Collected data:
━━━━━━

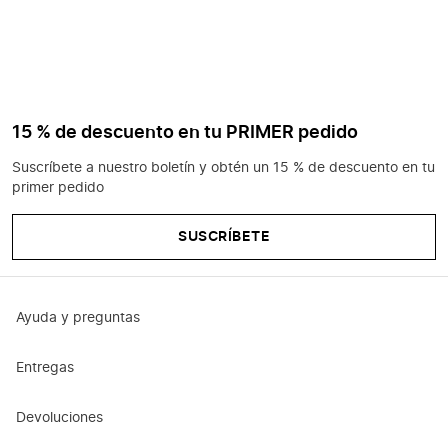
15 % de descuento en tu PRIMER pedido
Suscríbete a nuestro boletín y obtén un 15 % de descuento en tu
primer pedido
SUSCRÍBETE
Ayuda y preguntas
Entregas
Devoluciones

━━━━━━

Swap each "pedido" in the records for "compra" and reproduce the lines with nothing else altered. Leave the pictures out of your answer.

_Task result_:
15 % de descuento en tu PRIMER compra
Suscríbete a nuestro boletín y obtén un 15 % de descuento en tu
primer compra
SUSCRÍBETE
Ayuda y preguntas
Entregas
Devoluciones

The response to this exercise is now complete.